Dans les coulisses de LA DEMOISELLE ET LE DRAGON - Troisième Partie
Article Cinéma du Lundi 25 Mars 2024

La bête : du concept à la création finale

Le film est essentiellement un duo entre l'Élodie de Millie Bobby Brown et un dragon qui jouent au chat et à la souris dans un système de grottes formant une sorte de tanière labyrinthique. Il fallait donc à La Demoiselle et le dragon une créature qui ait une apparence extraordinaire tout en étant parfaitement adaptée à son environnement. L'approche du film rappelle l'école italienne classique du cinéma, car le créateur des décors, Patrick Tatopoulos, est aussi le créateur en chef des monstres. Patrick Tatopoulos, le cerveau qui a créé les extraterrestres de Independence Day : Le Jour de la riposte et les loups-garous d'Underworld a eu le rare privilège de transposer sa vision de la préproduction jusqu'à la postproduction, travaillant main dans la main avec Nigel Denton-Howes, superviseur des effets visuels, et Rupert Smith, producteur des effets visuels, tout au long du processus. « Au cours de ma carrière, j'ai toujours adoré créer et les créatures et les décors, car ils sont ainsi liés de façon plus organique. Dans l'école italienne du cinéma, une seule personne prend en charge l'ensemble de ces tâches. C'est son rôle de faire passer la vision du réalisateur, puis de travailler avec des gens qui ont un talent fou pour transformer cette vision en réalité. Mon profil me place dans une toute petite niche. Le duo le plus singulier du film est celui que forment Millie Bobby Brown et le dragon, c'était donc un grand honneur pour moi de pouvoir faire ça », dit Patrick Tatopoulos.

_Consigne_
D'après l'article sur La Demoiselle et le dragon, qui est à la fois le créateur des décors et le créateur en chef des monstres du film ? Appuyez-vous uniquement sur le texte.

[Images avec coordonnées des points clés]
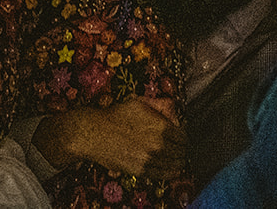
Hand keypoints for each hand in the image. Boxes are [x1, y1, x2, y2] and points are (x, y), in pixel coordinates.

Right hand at [35, 99, 185, 180]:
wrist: (93, 133)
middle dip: (181, 148)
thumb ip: (160, 105)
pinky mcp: (140, 170)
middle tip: (178, 146)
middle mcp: (157, 144)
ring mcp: (149, 159)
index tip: (179, 134)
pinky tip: (169, 168)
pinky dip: (169, 172)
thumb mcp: (139, 102)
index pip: (183, 136)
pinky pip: (162, 175)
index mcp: (159, 126)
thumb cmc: (115, 115)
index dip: (182, 135)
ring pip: (175, 165)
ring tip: (174, 157)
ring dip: (177, 161)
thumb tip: (175, 112)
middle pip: (181, 152)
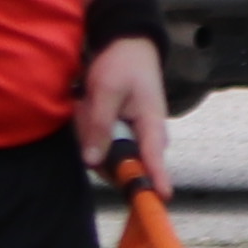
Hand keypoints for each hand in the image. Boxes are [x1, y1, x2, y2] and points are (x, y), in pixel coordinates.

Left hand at [80, 28, 173, 185]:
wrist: (129, 48)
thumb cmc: (122, 65)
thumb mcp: (105, 90)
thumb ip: (99, 125)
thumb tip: (92, 161)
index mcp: (150, 124)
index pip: (155, 158)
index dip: (157, 180)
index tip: (161, 199)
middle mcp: (147, 137)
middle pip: (122, 163)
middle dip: (97, 144)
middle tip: (86, 107)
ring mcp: (135, 138)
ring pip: (107, 155)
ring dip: (90, 133)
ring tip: (87, 102)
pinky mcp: (123, 136)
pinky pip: (103, 145)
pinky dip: (90, 129)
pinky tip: (88, 106)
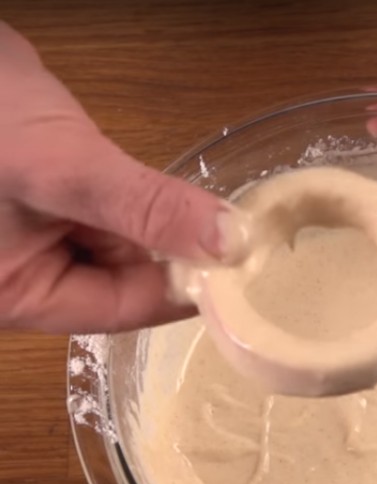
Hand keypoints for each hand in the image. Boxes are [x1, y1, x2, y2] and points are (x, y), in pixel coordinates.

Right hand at [0, 22, 228, 333]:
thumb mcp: (62, 169)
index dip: (181, 292)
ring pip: (127, 247)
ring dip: (170, 232)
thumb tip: (229, 243)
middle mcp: (31, 273)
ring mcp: (43, 235)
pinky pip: (118, 216)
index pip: (119, 309)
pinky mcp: (58, 200)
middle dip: (179, 259)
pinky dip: (152, 207)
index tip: (237, 276)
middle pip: (125, 281)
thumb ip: (145, 208)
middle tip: (242, 245)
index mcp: (19, 293)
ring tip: (227, 223)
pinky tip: (190, 202)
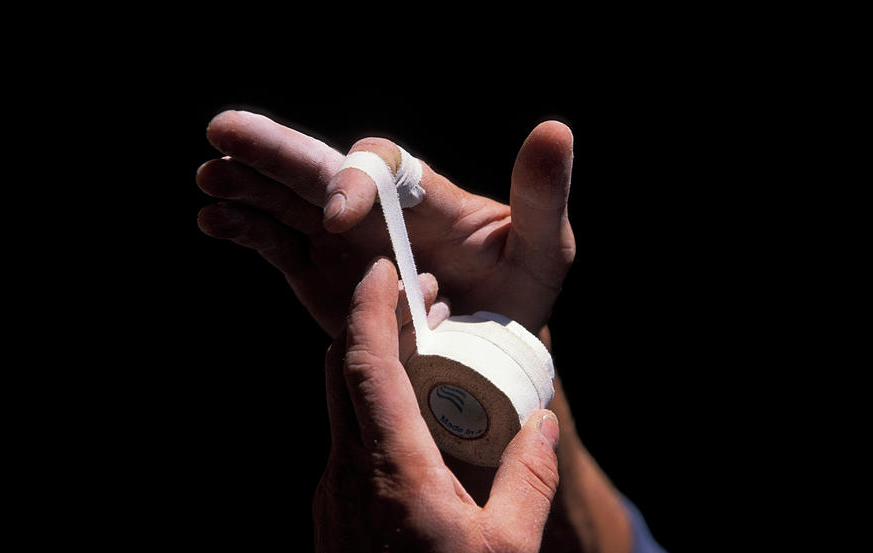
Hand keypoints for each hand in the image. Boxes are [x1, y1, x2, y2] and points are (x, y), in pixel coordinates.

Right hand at [197, 110, 573, 334]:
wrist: (489, 349)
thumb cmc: (521, 294)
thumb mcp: (542, 247)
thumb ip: (541, 195)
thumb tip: (554, 129)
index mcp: (421, 197)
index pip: (378, 169)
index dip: (353, 182)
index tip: (339, 216)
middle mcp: (376, 213)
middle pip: (317, 170)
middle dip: (272, 150)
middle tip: (222, 131)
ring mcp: (343, 245)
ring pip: (287, 204)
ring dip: (247, 188)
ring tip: (207, 180)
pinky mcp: (323, 278)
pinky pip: (279, 248)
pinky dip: (247, 233)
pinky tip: (215, 222)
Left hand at [314, 258, 560, 552]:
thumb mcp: (506, 551)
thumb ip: (528, 483)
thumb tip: (540, 422)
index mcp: (390, 472)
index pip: (362, 365)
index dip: (369, 307)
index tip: (388, 269)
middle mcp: (348, 473)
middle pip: (343, 372)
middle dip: (377, 323)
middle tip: (424, 300)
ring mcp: (332, 494)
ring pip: (342, 404)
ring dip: (375, 364)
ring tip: (427, 349)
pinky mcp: (332, 512)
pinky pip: (348, 438)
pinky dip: (374, 406)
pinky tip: (415, 418)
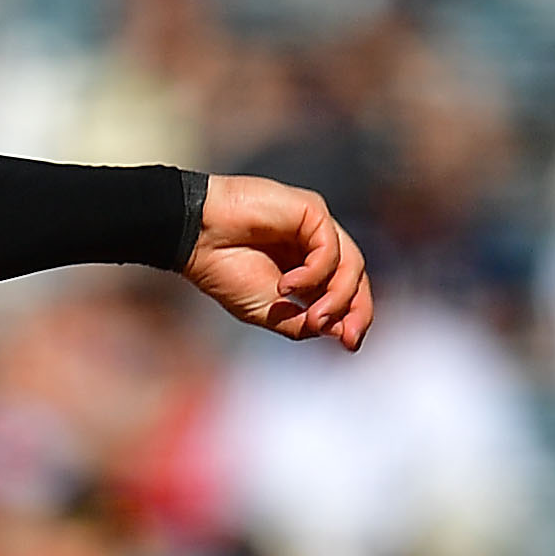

_Réponse_
Patrick Tatopoulos.